野口整体 金井蒼天(省蒼)の潜在意識教育と思想

金井省蒼(蒼天)の遺稿から説く「野口整体とは」

自分がわからない現代人と心身二元論

 恥ずかしい話ですが、私は昔、「ほんとうの自分」や「やりたいこと」が分からなくて、探し求めていた「迷える若者」でした。

 しかし、整体を始め、金井先生の指導の下、学びを進めていくうちに、そんなものを探していた自分は、ばかだったな・・・と思うようになりました。それは自分の体こそが自分の本体で、ほんとうの自分というのは「感情」と一体のもので頭の中にはないこと、そして「やりたいこと」は体から発するもので、それが分かる身心の状態があり、そうでなければ自分のこともやりたいことも分からない、ということを知ったからです。

 また最近、「出家したい」という若い男性の話を聞く機会がありました。その彼はさまざまなことをやってきた人で、自分の生きる道というか、自分はこれだという確証が持てずに来たと言いました。その彼が行きついたのが仏門に入るということだったようですが、仏教そのものを彼はよく理解しておらず、やみくもに行動しようとしている、という危うさを感じました。

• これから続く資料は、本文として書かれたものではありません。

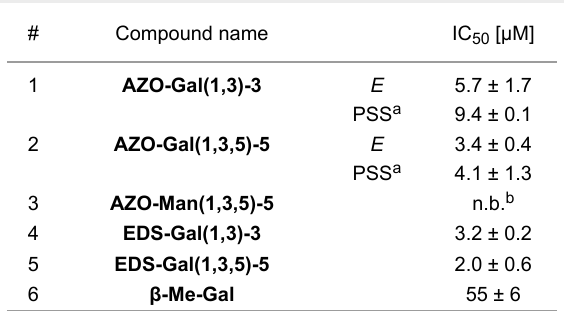
Table 2: IC 50 values obtained by SPR inhibition/competition assays of the photoswitchable glycooligomers and control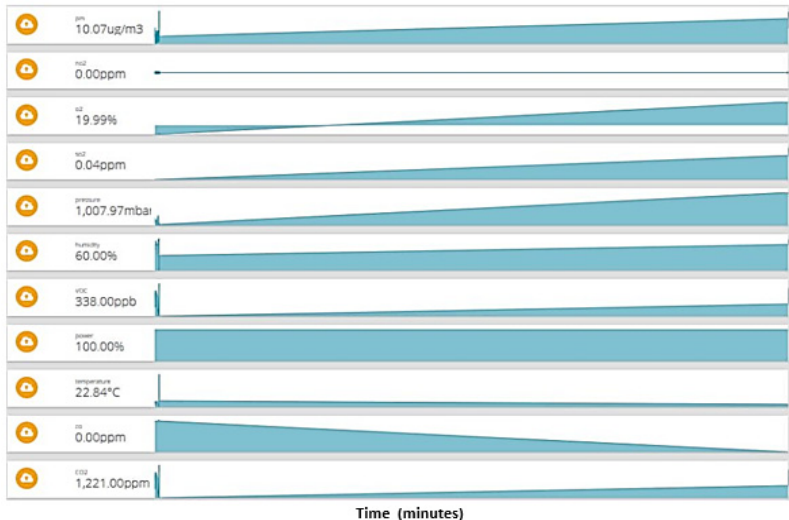
Figure 5. The SeReNo2 IoT Dashboard at Ubidots IoT. The eleven real-time variables were exhibited in Figure 4, sending data through the GSM model QuecTel M10. The bi-cluster is considered in this special data-fusion case for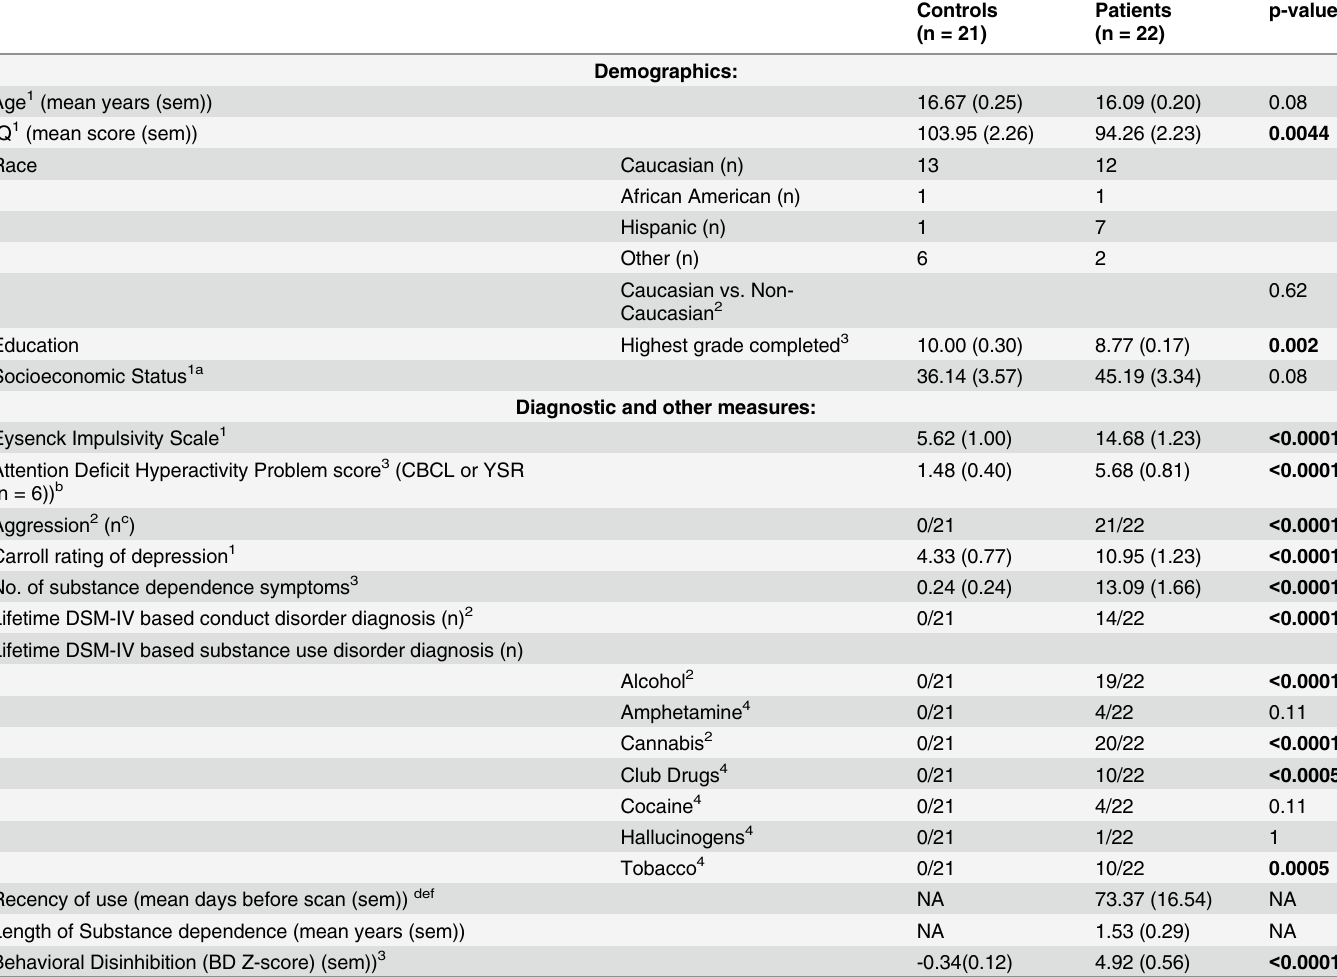
Table 1. Patient-Control Comparisons on Demographics, Diagnostic and Behavioral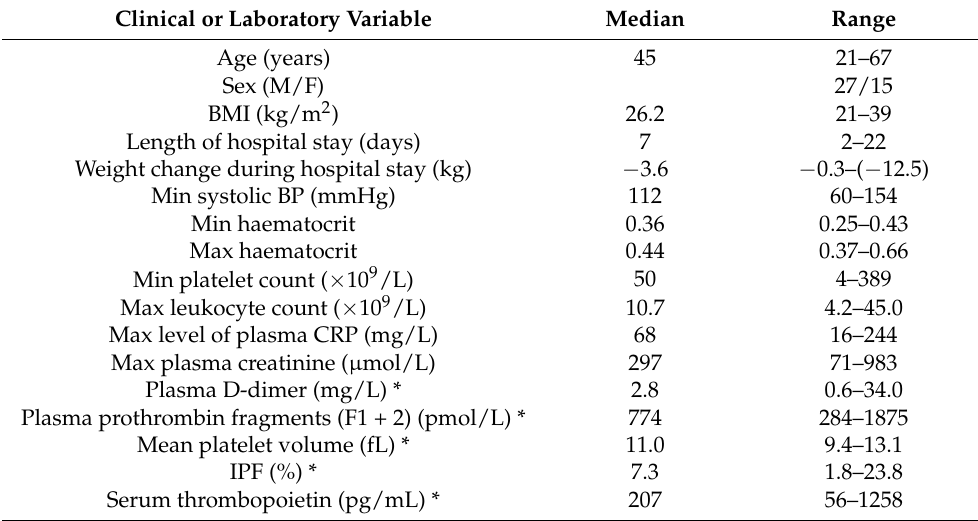
Table 1. Clinical characteristics and laboratory findings of 42 patients with acute Puumala han- tavirus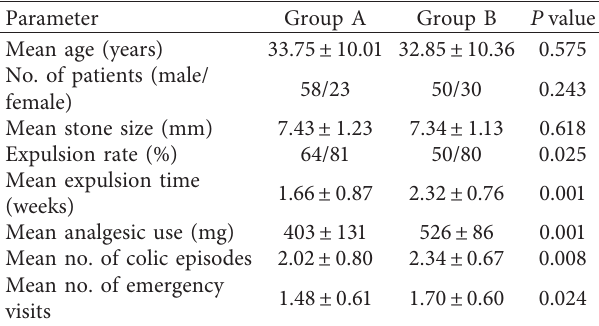
Table 2: Demographic and results.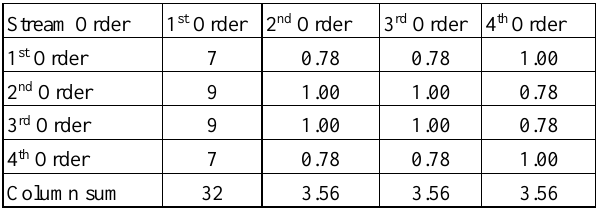
Table 7. Deriving the relative weights of the runoff factor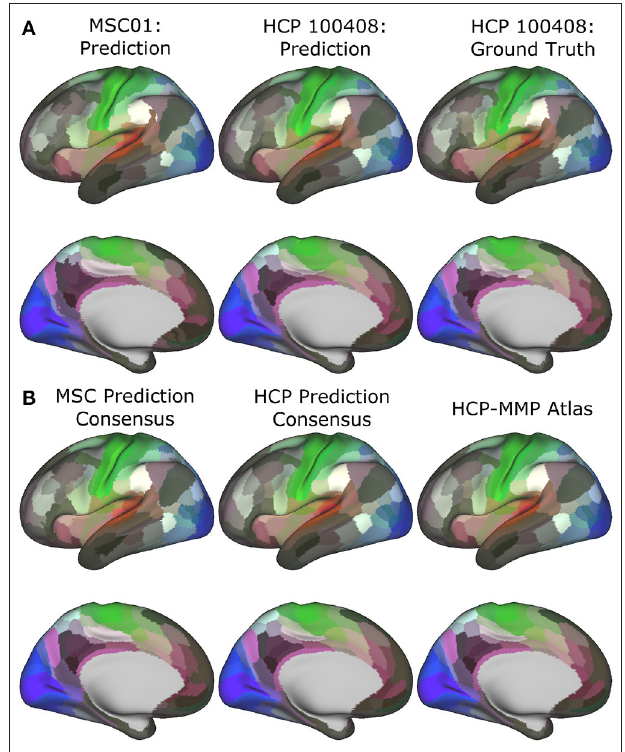
FIGURE 3 | Subject-level (A) and group-level (B) predictions generated by the optimal model in the MSC (left) and HCP (middle) datasets.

 整体の観察を通じて観える彼は「頭のはたらかない状態」にあり、体も大きく捻れ、意欲的とはいえない状態にあるようでした。こういう状態では自分がどうしていいのか分からずに、とにかく行動せずにはいられなくなるだろうなと思います。出家というのはいささか極端ですが。

 昔の私も、最近出会った彼も、共通しているのは「体」というものが自分の中から抜け落ちているということです。ここで言う体は、病院でCTを撮ったりして診る体ではありません。整体で観る「体」です。

 最近は自分のことなどそもそも考えない人も多いので、この彼は良い方なのかもしれませんが「自分のことがここまで分からないという人は、自分の若い頃にはあまりいなかった」と、金井先生は生前よく言っていました。

 また、クリスチャンであった塾生が、キリスト教の「霊」と「肉」(自分を霊と肉に分ける)について話をした時、「肉」は罪の源、という話の流れから、金井先生が「それ(肉というもの)は誰なんだ?」と言ったことが心に残っています。霊というのは何で、肉というのは何なのか、自分というのはどこにあるのか?クリスチャンは霊(のみ)が自分であると思いたいようなのです。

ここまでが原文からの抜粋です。